End of an era as Higgs government drops voter veto on municipal mergers
Not everyone will miss plebiscites that slowed reforms for two decades
In one of New Brunswick's most scenic and tranquil municipalities, village leaders and residents are wondering what happened to the strong message they sent to Fredericton — twice in recent years — about amalgamation.
In 2015, residents of Lac Baker voted decisively against being part of the new rural community of Haut-Madawaska.
A year later, they elected a new village council with a mandate to keep the community out.
"We are very different. Here it's nature, it's ecology," says Mayor Roseline Pelletier. "We don't want to become an industrial and commercial village. We want to stay as we are."
But Lac Baker, population 750, will become part of Haut-Madawaska in January 2023, as part of the Higgs government's sweeping local governance reforms announced this week.
The reform plan is stuffed with major changes, but one in particular represents a watershed political moment for the province and for the Progressive Conservative Party in particular.
It's been an article of faith for four successive governments, PC and Liberal, that local government amalgamations had to have the direct approval of voters through a plebiscite.
Not anymore.
The reform plan says the government will amend the Local Governance Act to remove the requirement, created two decades ago by the PC government of Premier Bernard Lord.
"It's a denial of democracy, not being able to have a say in our future," Pelletier said.
"We are elected officials representing a population that voted us in to protect their assets and their investment in the local government they voted for. It was clear they wanted to keep what they have now."
That sentiment is shared in other communities that will be merged under the reform.
"I'm quite surprised and shocked that the government is going this route and dictating the restructuring of municipalities," said Minto Mayor Erica Barnett, whose village will be amalgamated with nearby Chipman and some neighbouring rural areas.
She said she's heard from residents expecting a plebiscite and has had to explain that the province won't allow one.
"I think you need to have a vote on something that large," she says.
The Lord government brought in the requirement in the wake of controversial amalgamations in Miramichi and Edmundston imposed by the previous Liberal government.
It was part of the PC effort to limit what they considered top-down decision-making. And it worked: no amalgamations were imposed by the Lord, Graham, Alward or Gallant governments.
While some towns, villages and local service districts managed to merge following 'Yes" votes, many other mergers were either defeated at the ballot box or abandoned after opposition made it clear a "No" vote was inevitable.
"It was an enormous mountain to climb, and we weren't going to get there," said business owner David Shipley, part of a group that hoped to turn the local service district of Rusagonis-Waasis into a rural community with an elected council and taxation powers.
As those defeats piled up, the plebiscite requirement came to be seen as an obstacle to needed reforms.
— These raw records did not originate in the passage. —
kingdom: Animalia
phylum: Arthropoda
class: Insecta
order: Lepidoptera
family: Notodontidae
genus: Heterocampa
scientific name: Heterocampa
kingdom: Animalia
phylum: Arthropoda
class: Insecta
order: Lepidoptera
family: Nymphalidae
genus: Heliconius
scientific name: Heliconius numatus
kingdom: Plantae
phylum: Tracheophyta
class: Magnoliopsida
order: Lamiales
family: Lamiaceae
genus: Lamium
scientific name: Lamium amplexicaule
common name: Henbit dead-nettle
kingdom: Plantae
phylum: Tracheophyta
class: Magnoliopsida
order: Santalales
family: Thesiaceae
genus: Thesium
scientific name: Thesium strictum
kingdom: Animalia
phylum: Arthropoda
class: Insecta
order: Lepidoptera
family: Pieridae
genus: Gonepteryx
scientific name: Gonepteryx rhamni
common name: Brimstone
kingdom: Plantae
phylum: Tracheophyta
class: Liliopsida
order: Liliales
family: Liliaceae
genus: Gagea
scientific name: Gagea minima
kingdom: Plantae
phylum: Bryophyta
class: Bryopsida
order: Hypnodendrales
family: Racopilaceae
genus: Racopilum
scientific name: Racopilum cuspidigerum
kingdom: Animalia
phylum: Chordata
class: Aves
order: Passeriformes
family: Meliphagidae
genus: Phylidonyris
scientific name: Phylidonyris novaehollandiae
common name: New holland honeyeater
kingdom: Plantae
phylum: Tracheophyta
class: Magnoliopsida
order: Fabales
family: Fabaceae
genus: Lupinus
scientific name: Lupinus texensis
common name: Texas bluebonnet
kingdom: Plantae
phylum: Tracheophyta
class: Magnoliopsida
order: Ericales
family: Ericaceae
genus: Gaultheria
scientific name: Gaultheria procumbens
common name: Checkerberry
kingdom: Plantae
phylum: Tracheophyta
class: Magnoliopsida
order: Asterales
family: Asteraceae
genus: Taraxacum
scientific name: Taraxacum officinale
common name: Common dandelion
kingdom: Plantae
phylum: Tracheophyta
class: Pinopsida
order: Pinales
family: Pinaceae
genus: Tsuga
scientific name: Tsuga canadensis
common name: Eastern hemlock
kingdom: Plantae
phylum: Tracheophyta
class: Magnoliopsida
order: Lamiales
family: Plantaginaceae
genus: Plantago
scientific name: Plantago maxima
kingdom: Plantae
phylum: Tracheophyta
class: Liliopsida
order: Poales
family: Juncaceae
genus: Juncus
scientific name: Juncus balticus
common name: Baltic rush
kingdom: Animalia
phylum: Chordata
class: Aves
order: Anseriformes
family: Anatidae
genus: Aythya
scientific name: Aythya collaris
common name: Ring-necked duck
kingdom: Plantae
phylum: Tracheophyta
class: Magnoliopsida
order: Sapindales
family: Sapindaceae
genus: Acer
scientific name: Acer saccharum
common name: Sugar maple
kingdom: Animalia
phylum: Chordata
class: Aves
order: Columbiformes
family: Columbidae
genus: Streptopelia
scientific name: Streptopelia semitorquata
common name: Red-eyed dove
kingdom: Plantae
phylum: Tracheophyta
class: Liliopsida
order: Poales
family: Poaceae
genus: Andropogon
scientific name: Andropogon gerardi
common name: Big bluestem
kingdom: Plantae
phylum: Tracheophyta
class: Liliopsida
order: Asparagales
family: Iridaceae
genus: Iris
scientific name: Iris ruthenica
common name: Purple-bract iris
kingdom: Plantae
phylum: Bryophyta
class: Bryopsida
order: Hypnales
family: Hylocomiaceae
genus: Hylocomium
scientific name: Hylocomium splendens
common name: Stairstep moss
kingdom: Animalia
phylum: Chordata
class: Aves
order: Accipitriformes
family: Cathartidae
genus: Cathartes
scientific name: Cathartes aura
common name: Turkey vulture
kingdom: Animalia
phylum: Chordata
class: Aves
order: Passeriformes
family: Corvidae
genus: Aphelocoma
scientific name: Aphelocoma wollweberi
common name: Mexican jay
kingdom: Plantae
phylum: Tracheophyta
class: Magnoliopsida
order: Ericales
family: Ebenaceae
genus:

A report recommending major reforms in 2008 said that "voluntary changes, if and when they happen, are painfully slow and don't always occur where they are the most necessary." That report was promptly shelved by the Liberal government of the day.
"The whole reason for the plebiscite was to act as a political firewall for the government at the time," Shipley said.
"It wasn't seen as imposing incorporation or creating a municipality, it was the 'will of the people.' It was all about creating that buffer for politicians who didn't want to spend the political capital to make unpopular decisions."
Political scientist Tom Bateman of St. Thomas University said that while federal and provincial plebiscites and referendums happen from time to time, "they are not really an integral part of our political culture" and they tend to be driven by opposition to an idea.
"The beauty but also the bane of a referendum is the question is reduced to a yes or a no, as it must be," he said. "That often belies the complexity of the issue."
With the Higgs reforms, Shipley will get the rural municipality he was hoping for back in 2013. But in the meantime, another Fredericton-area rural community came into being in 2014 and has been booming.
"We lost that decade. Look at all the good things that happened in Hanwell with their development. Rusagonis didn't get any of those things."